The health score gives your sales team an instantly scannable signal. Sort by health score and look at the bottom 10%: these are the accounts that deserve immediate attention, regardless of how they appear on the surface.

27.8 Bringing It Together: A Complete Customer Analytics Workflow

Here is the recommended sequence for a first customer analytics project:

1. Start with data inventory. What transaction data do you have? How far back? Do you have customer demographic or firmographic data? Does every transaction link to a customer ID?

2. Compute CLV and identify your top 20% of customers. These accounts fund your business. Know them well.

3. Run RFM analysis. Generate scores and segment the full customer base.
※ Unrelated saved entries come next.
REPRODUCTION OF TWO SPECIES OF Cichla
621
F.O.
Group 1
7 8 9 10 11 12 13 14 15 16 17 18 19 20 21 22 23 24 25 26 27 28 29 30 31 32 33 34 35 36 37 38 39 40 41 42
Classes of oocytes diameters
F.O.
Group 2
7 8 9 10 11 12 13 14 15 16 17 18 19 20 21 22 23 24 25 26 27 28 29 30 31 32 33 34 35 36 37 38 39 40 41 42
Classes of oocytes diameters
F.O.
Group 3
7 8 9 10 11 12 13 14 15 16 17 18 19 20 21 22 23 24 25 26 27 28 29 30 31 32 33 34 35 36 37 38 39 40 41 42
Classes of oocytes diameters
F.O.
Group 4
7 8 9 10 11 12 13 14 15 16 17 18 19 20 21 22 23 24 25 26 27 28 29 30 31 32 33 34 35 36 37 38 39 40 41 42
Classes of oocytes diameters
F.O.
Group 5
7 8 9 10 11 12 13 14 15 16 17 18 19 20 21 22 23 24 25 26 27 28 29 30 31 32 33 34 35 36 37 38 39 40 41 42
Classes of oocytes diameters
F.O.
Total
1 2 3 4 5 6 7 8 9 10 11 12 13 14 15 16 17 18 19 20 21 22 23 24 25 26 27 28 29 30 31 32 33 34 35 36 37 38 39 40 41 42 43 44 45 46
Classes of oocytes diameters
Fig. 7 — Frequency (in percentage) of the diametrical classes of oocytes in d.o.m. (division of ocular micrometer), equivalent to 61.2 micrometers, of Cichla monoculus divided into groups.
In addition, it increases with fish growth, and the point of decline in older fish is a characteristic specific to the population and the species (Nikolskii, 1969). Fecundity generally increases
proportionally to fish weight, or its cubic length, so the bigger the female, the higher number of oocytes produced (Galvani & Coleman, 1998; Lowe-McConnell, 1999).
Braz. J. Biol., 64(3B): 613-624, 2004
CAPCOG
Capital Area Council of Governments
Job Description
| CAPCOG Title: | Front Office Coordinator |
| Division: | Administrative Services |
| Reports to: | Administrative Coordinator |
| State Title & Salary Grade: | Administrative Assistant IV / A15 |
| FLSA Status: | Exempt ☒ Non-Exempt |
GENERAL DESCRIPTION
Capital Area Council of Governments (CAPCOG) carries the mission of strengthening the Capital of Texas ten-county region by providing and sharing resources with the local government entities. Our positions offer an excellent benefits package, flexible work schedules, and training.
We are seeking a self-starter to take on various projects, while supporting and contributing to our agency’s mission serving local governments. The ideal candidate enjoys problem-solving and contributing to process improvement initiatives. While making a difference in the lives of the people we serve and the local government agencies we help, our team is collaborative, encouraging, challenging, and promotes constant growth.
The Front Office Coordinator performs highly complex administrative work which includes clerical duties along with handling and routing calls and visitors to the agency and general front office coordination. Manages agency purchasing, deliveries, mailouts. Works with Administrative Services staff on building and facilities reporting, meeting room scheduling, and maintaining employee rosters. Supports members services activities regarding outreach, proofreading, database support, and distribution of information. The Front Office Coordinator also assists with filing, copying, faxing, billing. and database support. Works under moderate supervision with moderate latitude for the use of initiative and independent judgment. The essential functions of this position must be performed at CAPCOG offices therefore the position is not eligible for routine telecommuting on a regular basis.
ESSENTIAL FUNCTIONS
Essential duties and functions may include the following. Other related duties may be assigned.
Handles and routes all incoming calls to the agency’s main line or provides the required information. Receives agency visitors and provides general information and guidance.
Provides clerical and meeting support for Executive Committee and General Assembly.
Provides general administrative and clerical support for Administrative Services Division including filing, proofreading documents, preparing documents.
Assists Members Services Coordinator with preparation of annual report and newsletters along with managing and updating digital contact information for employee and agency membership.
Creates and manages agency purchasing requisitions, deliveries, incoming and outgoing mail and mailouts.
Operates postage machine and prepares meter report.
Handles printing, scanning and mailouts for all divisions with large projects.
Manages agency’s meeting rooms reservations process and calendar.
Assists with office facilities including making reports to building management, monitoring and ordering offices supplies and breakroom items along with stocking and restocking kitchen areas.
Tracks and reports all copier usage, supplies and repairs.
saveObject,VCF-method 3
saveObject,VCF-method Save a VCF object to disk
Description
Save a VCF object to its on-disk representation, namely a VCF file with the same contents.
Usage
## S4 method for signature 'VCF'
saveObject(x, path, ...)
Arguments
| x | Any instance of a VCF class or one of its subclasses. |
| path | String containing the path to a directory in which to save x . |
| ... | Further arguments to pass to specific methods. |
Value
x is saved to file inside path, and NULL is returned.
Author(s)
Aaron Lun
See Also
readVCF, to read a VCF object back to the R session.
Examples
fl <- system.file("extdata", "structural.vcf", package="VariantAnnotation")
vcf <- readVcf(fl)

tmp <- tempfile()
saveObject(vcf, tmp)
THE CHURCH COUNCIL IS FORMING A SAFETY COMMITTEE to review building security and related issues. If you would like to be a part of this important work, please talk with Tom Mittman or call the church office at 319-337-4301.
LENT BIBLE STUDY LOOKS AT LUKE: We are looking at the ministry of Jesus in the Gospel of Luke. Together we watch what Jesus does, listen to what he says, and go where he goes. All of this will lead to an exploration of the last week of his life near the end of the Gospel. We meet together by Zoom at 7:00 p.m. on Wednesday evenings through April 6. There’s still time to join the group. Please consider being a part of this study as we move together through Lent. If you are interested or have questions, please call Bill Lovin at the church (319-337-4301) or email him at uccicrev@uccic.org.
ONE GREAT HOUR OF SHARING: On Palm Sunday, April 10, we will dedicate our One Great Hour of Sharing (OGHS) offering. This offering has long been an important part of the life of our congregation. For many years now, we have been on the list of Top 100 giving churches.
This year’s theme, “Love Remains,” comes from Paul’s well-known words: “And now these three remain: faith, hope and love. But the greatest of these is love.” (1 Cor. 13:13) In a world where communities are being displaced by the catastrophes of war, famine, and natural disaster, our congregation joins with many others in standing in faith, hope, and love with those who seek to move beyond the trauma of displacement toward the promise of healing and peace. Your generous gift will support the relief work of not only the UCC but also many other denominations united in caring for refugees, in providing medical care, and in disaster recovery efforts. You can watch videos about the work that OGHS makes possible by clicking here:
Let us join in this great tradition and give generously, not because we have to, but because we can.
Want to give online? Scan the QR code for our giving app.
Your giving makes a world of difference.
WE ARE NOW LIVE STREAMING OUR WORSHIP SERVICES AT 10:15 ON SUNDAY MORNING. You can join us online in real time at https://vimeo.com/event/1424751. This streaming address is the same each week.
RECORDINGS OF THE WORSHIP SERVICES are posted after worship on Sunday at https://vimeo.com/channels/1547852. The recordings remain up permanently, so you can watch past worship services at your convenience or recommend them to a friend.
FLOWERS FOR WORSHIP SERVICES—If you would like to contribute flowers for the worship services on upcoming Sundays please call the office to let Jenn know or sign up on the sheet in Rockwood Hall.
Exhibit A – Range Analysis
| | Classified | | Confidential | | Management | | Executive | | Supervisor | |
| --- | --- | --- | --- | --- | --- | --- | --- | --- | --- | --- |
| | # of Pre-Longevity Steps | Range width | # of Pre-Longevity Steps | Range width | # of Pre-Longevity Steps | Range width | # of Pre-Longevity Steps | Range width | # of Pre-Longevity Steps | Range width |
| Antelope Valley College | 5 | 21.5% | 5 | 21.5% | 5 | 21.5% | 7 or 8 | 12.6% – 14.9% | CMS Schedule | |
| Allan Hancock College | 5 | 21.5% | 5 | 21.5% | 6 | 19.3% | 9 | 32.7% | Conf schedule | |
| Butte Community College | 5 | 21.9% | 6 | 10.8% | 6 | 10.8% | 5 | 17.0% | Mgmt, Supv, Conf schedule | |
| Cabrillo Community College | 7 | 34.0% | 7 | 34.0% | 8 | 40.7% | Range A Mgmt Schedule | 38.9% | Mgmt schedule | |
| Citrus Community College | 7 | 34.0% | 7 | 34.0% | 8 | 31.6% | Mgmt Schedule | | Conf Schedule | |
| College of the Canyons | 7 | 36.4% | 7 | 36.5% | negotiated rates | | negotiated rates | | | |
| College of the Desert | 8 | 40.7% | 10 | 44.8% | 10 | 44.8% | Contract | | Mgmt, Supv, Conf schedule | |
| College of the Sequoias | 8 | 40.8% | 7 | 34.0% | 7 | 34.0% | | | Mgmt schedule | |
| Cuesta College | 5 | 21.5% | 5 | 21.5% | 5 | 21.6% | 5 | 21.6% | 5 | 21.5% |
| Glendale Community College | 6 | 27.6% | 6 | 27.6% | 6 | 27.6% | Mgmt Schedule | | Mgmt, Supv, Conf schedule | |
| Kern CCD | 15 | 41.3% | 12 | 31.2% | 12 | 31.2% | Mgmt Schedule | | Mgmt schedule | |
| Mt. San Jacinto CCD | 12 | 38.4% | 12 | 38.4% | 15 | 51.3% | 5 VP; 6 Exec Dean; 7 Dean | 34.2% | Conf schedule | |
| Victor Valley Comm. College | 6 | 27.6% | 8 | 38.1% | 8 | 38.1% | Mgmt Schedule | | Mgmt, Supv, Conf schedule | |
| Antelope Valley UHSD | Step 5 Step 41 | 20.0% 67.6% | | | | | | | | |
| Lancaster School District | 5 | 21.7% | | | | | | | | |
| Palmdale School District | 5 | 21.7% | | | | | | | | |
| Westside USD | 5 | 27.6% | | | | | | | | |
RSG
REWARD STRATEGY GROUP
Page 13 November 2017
The "At Risk" and "Cannot Lose Them" segments are your most urgent operational priorities.

4. Build cohort retention tables. This tells you whether your business is getting better or worse at keeping customers. A declining retention trend needs strategic attention before anything else.

5. Add K-means clustering if you have rich feature data. This is most valuable when you have data beyond just transaction history — product categories, geographies, industry verticals, support history.

6. Build the health score. This is the operational output that your sales team actually uses day to day.

7. Set up monitoring. Customer analytics is not a one-time exercise. Run it monthly. Alert on customers who cross from "Healthy" to "At Risk" this month. Flag any "At Risk" customer who was a top-20% customer six months ago.

Chapter Summary

Customer analytics is the discipline of understanding who your customers are, how they behave, and which relationships deserve the most attention. The core tools in this chapter — CLV, RFM analysis, cohort analysis, K-means clustering, and health scoring — each illuminate a different facet of your customer relationships:

• CLV tells you what each customer is worth over their lifetime
• RFM tells you where each customer stands right now on three behavioral dimensions
• Cohort analysis tells you whether your customer relationships are getting stronger or weaker over time
• K-means clustering discovers natural behavioral groupings without imposing your assumptions
• Churn indicators give you early warning before a valuable relationship ends
• Health scoring translates all of the above into a single actionable number

The most important thing to understand is that these tools are only valuable when they connect to business action. An "At Risk" segment that nobody follows up on is just a label. A cohort retention chart that nobody reads is just a pretty picture. Build the analysis, build the workflow, and make sure someone owns the action.